Ionizing radiation induces a plethora of DNA damages in human cells which may alter the level of mRNA expression. We have analyzed mRNA expression profile of DNA damage response genes involved in G(0)/G(1) check point pathway in whole blood to assess their radio-adaptive response, if any, to gamma radiation. Blood samples were collected from twenty-five random, normal, and healthy male donors with written informed consent and irradiated at doses between 0.1 and 2.0 Gy (0.7 Gy/min). DNA strand breaks were studied using comet assay, whereas DNA double-strand breaks were visualized using γH2AX as a biomarker. Dose response if any, at transcriptional level was studied for all these dose groups at 1 and 5-h post-irradiation. Adaptive response at transcriptional level was studied at three different priming doses (0.1, 0.3, and 0.6 Gy) separately followed by a challenging dose of 2.0 Gy after 4 h. For both the experiments, total RNA was isolated from PBMCs obtained from irradiated whole blood and reverse transcribed to cDNA. The level of mRNA expression of ATM, ATR, GADD45A, CDKN1A, P53, CDK2, MDM2, and Cyclin E was studied using real-time quantitative PCR. A significant dose-dependant increase in the percentage of DNA damage in tail was observed using comet assay.

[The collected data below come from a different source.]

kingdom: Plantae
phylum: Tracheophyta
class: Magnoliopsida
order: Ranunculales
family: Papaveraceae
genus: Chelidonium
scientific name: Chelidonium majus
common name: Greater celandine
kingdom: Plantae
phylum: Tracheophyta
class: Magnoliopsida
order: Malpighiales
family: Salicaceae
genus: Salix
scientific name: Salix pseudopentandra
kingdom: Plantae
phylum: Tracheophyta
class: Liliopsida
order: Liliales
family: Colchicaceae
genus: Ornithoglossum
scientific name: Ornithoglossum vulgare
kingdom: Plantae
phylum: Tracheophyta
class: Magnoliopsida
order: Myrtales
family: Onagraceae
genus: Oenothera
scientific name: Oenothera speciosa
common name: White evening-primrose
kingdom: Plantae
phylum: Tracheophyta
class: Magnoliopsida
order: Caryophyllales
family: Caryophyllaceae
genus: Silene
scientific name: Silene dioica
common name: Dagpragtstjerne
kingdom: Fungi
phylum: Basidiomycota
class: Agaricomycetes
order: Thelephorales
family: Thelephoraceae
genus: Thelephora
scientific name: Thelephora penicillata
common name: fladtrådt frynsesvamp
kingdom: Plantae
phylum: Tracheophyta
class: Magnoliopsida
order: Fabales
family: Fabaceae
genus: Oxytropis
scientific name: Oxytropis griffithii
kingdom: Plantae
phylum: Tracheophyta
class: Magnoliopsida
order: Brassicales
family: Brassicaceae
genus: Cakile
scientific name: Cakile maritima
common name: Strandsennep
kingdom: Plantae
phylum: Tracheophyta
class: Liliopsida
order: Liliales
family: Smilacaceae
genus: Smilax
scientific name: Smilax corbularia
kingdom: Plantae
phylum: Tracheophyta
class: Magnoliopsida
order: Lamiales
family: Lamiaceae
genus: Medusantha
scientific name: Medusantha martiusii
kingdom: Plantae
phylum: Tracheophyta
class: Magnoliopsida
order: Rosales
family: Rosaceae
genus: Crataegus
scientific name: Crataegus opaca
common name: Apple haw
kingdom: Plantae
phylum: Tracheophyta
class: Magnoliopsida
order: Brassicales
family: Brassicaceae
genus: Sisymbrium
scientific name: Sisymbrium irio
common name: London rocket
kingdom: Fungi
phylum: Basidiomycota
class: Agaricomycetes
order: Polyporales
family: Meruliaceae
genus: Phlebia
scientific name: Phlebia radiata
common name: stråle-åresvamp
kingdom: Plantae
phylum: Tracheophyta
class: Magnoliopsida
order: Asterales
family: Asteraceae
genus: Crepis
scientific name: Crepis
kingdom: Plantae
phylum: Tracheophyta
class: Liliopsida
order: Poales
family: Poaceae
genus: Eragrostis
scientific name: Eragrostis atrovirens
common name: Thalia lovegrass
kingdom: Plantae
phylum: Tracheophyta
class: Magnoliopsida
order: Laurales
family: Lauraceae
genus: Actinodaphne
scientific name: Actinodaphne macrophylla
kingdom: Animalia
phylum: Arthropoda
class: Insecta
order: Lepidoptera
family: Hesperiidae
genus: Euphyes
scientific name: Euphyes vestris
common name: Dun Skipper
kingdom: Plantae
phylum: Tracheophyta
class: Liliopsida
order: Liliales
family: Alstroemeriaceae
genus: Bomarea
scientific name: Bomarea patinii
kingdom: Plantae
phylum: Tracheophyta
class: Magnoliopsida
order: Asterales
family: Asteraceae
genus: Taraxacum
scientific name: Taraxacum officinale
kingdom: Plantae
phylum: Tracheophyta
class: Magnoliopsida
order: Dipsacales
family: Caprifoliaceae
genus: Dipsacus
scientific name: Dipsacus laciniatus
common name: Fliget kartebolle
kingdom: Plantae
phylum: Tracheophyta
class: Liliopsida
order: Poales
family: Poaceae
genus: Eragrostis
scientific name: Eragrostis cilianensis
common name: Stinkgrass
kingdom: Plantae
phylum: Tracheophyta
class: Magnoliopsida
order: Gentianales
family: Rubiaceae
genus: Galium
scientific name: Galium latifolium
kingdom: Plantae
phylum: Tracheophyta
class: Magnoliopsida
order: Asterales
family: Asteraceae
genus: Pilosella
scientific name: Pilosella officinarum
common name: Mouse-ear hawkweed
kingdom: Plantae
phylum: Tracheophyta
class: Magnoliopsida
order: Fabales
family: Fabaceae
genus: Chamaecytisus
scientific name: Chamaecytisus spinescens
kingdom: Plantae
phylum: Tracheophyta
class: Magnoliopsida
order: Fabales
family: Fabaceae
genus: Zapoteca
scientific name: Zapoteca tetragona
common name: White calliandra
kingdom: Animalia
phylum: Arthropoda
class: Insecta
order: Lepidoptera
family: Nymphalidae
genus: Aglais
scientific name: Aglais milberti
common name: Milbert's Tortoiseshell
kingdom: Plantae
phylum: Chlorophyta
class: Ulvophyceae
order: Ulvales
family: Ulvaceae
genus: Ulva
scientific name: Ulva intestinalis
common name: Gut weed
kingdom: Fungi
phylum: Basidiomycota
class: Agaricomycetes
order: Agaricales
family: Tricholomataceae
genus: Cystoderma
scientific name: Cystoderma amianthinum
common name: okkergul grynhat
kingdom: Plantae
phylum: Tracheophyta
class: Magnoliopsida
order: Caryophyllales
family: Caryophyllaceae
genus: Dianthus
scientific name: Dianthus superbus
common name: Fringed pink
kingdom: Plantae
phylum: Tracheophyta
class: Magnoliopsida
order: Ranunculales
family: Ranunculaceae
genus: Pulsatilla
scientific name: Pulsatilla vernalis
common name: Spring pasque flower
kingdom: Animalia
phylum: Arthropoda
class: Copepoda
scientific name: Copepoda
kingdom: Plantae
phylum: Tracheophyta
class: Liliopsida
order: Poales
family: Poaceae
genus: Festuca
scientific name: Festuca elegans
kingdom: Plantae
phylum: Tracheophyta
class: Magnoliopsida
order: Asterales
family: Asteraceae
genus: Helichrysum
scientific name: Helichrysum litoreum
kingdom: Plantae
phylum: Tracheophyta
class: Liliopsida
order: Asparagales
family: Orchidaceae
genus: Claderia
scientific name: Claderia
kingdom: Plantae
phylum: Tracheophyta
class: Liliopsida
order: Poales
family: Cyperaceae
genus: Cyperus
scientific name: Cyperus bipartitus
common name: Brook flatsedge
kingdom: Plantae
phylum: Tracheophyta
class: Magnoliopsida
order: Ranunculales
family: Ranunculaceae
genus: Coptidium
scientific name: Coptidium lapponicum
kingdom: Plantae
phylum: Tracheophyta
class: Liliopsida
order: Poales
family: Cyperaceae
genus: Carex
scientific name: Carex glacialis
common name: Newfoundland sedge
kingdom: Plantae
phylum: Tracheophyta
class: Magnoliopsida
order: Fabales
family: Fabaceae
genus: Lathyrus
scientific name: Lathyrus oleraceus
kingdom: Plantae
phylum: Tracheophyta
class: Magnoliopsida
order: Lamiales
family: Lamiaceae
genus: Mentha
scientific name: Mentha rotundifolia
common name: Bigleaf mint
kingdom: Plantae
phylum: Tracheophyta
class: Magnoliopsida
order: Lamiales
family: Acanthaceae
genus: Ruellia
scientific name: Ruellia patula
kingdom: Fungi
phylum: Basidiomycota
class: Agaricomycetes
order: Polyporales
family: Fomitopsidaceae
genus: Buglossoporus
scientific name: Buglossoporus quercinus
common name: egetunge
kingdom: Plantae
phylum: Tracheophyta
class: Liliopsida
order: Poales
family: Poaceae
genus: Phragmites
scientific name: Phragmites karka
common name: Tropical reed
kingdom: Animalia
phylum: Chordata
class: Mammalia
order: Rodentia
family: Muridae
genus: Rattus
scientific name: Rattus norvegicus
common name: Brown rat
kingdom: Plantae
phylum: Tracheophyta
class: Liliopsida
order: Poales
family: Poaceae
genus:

Similarly, increased number of foci was observed at γH2AX with increasing dose. At transcriptional level, a significant dose-dependent up-regulation at GADD45A, CDKN1A, and P53 genes up to 1.0 Gy was observed at 5-h post-irradiation (P ≤ 0.05). Radio-adaptive response at mRNA expression level was observed at CDK2, Cyclin E, and P53, whereas ATM, ATR, GADD45A, MDM2, ATM, and ATR have not shown any radio-adaptive changes in the expression profile. DNA damage response genes involved in G(0)/G(1) checkpoint pathway has important implications in terms of radiosensitivity in vivo and changes in the transcriptional profile might throw some new insights to understand the mechanism of adaptive response.